The economy of Empire includes serving tourists heading to the nearby Black Rock Desert and hunting. Since 1991, Burning Man, a week-long experimental festival with 78,850 participants (As of 2017), has been held nearby. The event is responsible for around 20% of the sales at the few commercial establishments in the area, which include the closest permanent fuel and grocery stops to the event site. The Black Rock Desert is also the site of many other recreational activities throughout the year. After the closure of the plant in 2011, the grocery store remained the only source of provisions within 100 mi of the Black Rock Desert.

==Transportation==
Primary highway access to Empire is provided by State Route 447.

Empire Airport is a dirt airfield suitable only for light planes.

==Education==
Washoe County School District is the area school district. Gerlach K-12 School is the local school. It includes a branch of the Washoe County Library System.

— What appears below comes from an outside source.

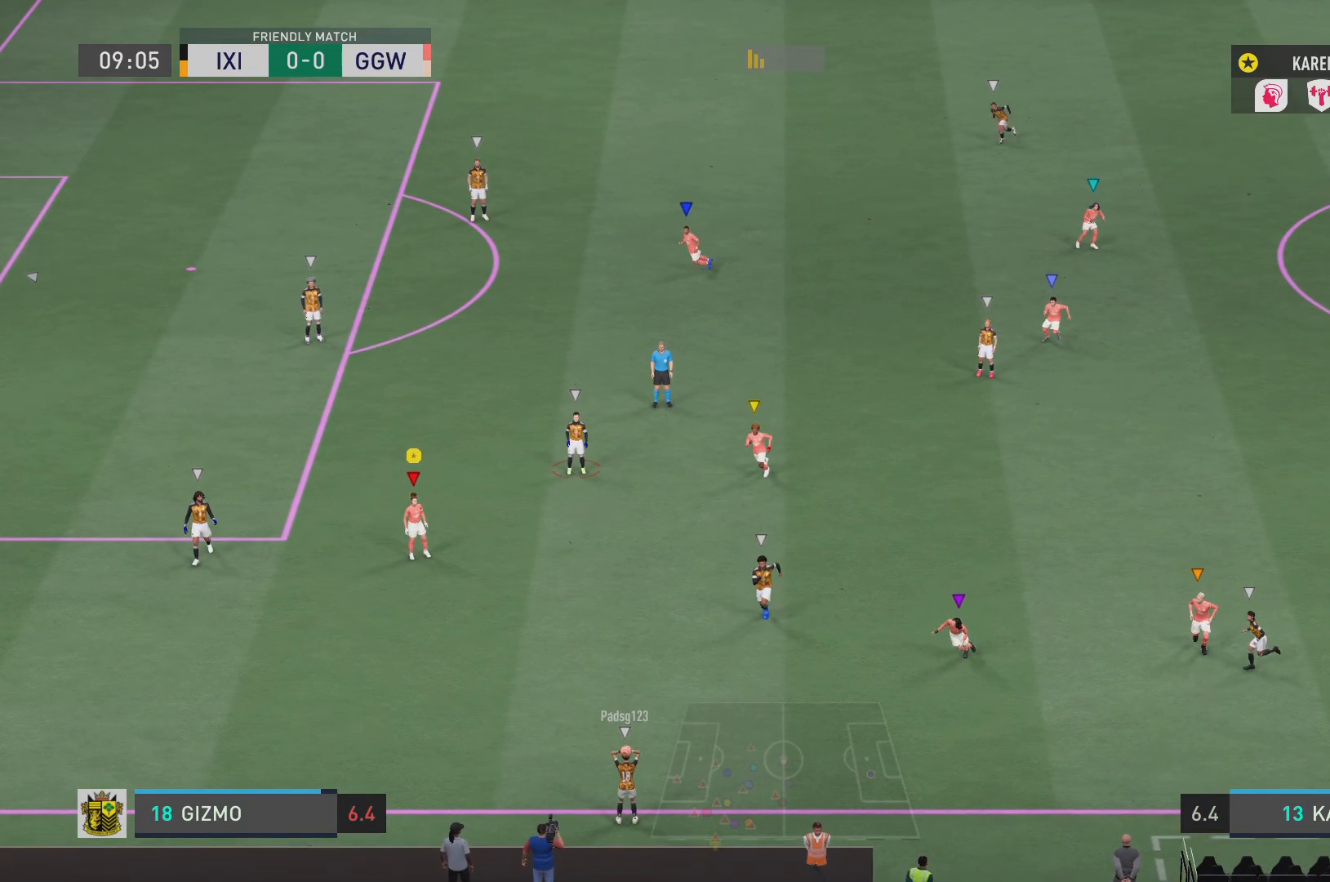
{"buttons": ["L1"], "left_stick": "center", "right_stick": "center", "events": []}
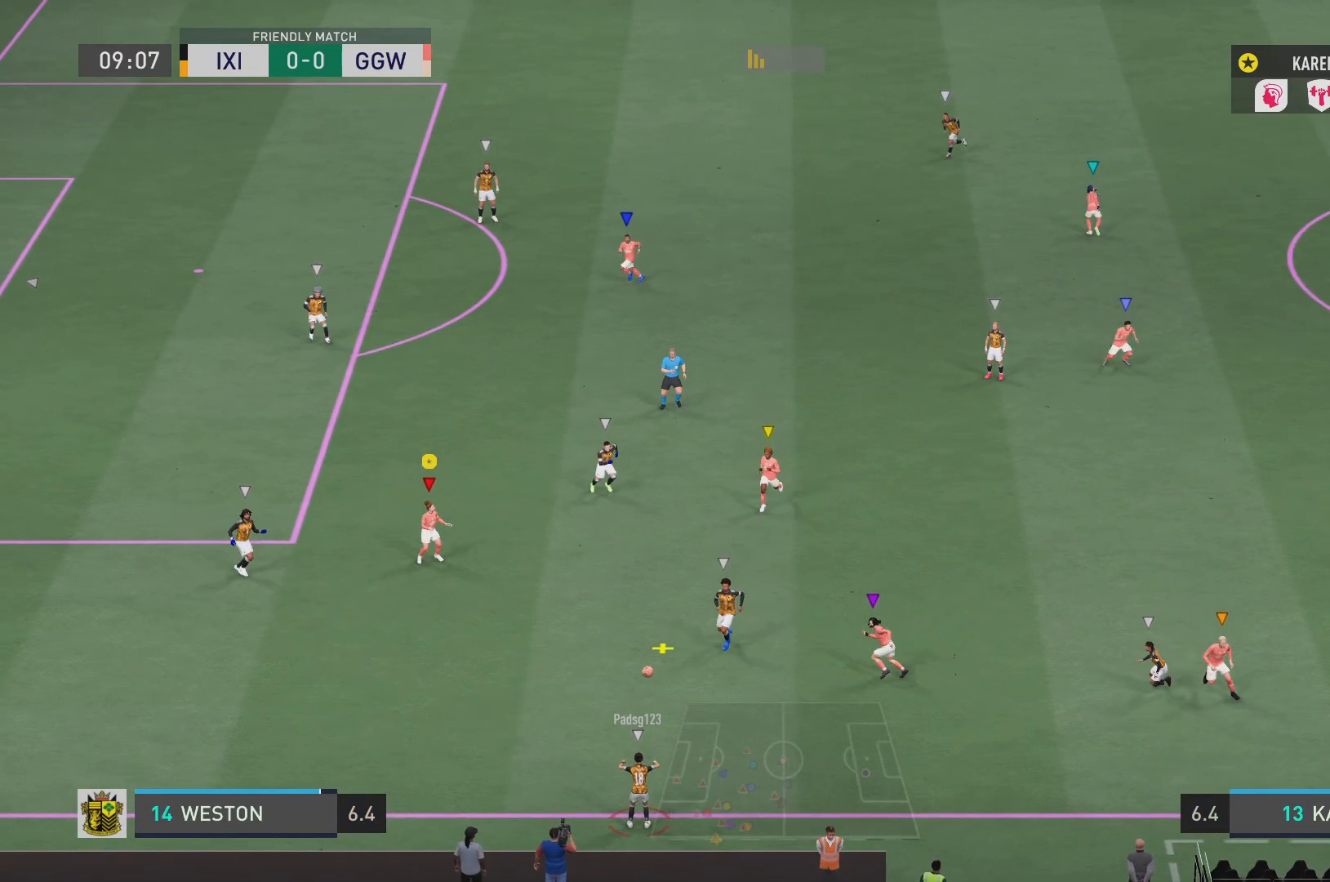
{"buttons": [], "left_stick": "down", "right_stick": "center", "events": [[400, "L1", "up"], [417, "left_stick", "down"]]}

Ernest M. Johnson Elementary School in Empire opened in 1958. Circa 2000, it had 62 students. By 2000, the school's address was already in Gerlach. The school moved to an addition at the Gerlach High School site in Gerlach in 2001. In 2011, Gerlach High was converted into the Johnson Elementary School for K-12.

==In popular culture==
The award-winning 2020 film Nomadland, based loosely on a true story, was partly filmed in Empire, and carefully documents some of the difficulties and adventures faced by a former Empire resident, Fern, after the closure of the town's gypsum plant. The main character is played by Frances McDormand. Fern was also a former employee at the town's Gypsum mill. Due to the plant closure, Fern, now age 62, is forced to leave town, and she starts a nomadic lifestyle, living out of her van and taking on odd jobs along the way. The film is set in 2011 and 2012, and its script intentionally omits any reference to the 2016 partial re-opening of the town, ending the film's story line apparently sometime before the 2016 re-opening.